Equivalently for Windows (save as e.g. log_ruff.bat):

@echo off
setlocal enabledelayedexpansion

:: Log file path
set LOG_FILE=.\ruff.log
set TEMP_FILE=.\ruff_output.tmp

:: Append the arguments to the log file
echo Arguments: %* >> %LOG_FILE%

:: Forward the arguments to .venv\Scripts\ruff.exe and capture the output
.venv\Scripts\ruff.exe %* > %TEMP_FILE%

:: Log the result
echo Result: >> %LOG_FILE%
type %TEMP_FILE% >> %LOG_FILE%

:: Clean up the temporary file
del %TEMP_FILE%

It helped me notice that the Ruff config file setting was pointing to a different project's pyproject.toml. Perhaps at some point the plugin shared the settings between projects? Who knows...

Dev-iL avatar Dec 24 '24 11:12 Dev-iL

This fixed it for me (in pyproject.toml):

[tool.ruff.lint.isort]
known-first-party = ["your_root_module_name"]

source: https://pycqa.github.io/isort/docs/configuration/options.html#known-first-party

Nomelas avatar Jan 17 '25 19:01 Nomelas

This fixed it for me (in pyproject.toml):

[tool.ruff.lint.isort]
known-first-party = ["your_root_module_name"]

source: https://pycqa.github.io/isort/docs/configuration/options.html#known-first-party

I tested it, and it looks like it also fixed it for me.
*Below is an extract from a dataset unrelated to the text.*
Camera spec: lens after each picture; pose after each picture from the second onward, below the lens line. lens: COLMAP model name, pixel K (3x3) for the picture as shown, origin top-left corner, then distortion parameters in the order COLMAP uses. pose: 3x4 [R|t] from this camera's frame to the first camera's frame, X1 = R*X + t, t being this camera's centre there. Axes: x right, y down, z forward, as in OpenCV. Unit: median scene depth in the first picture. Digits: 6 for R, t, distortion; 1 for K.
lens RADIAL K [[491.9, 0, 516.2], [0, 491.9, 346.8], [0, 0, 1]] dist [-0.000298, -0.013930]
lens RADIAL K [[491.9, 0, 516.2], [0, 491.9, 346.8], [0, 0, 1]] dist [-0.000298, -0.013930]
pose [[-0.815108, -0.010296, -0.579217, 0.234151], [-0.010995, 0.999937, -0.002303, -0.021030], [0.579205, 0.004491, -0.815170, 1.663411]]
Will do some more testing.

cm253 avatar Jan 20 '25 09:01 cm253

While this works for me too ...

(ruff.toml equivalent to pyproject.toml

[lint.isort]
known-first-party = [
    "your_module_1",
    "your_module_2",
    # ...
]

Quote from the ruff docs:

A list of modules to consider third-party, regardless of whether they can be identified as such via introspection of the local filesystem.

source: https://docs.astral.sh/ruff/settings/#lint_isort_known-third-party

... it seems to me that this introspection works fine when using ruff format via cli and for the linter but not when using the riff plugin for formatting. At least I didn't specify the "known-first-party" modules anywhere else, but they are detected correctly when using the cli.